*Data for processing*:

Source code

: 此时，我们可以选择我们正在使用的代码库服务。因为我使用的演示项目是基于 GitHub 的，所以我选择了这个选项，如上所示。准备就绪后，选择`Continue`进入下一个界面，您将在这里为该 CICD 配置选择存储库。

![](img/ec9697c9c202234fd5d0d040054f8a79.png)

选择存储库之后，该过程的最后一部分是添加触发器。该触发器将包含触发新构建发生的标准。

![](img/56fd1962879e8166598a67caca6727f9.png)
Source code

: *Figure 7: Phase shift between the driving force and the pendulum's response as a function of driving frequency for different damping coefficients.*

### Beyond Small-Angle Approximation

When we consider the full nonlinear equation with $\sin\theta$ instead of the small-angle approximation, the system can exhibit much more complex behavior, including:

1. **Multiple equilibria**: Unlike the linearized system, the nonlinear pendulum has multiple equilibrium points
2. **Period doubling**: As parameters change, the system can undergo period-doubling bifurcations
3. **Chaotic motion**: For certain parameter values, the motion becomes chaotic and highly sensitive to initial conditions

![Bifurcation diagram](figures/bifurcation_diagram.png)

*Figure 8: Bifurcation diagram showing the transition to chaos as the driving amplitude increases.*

*Exercise prompt*:
Faithfully transcribe the whole of the data.

*Answer section*:
Source code

: 此时，我们可以选择我们正在使用的代码库服务。因为我使用的演示项目是基于 GitHub 的，所以我选择了这个选项，如上所示。准备就绪后，选择`Continue`进入下一个界面，您将在这里为该 CICD 配置选择存储库。

![](img/ec9697c9c202234fd5d0d040054f8a79.png)

选择存储库之后，该过程的最后一部分是添加触发器。该触发器将包含触发新构建发生的标准。

![](img/56fd1962879e8166598a67caca6727f9.png)
Source code

: *Figure 7: Phase shift between the driving force and the pendulum's response as a function of driving frequency for different damping coefficients.*

### Beyond Small-Angle Approximation

When we consider the full nonlinear equation with $\sin\theta$ instead of the small-angle approximation, the system can exhibit much more complex behavior, including:

1. **Multiple equilibria**: Unlike the linearized system, the nonlinear pendulum has multiple equilibrium points
2. **Period doubling**: As parameters change, the system can undergo period-doubling bifurcations
3. **Chaotic motion**: For certain parameter values, the motion becomes chaotic and highly sensitive to initial conditions

![Bifurcation diagram](figures/bifurcation_diagram.png)

*Figure 8: Bifurcation diagram showing the transition to chaos as the driving amplitude increases.*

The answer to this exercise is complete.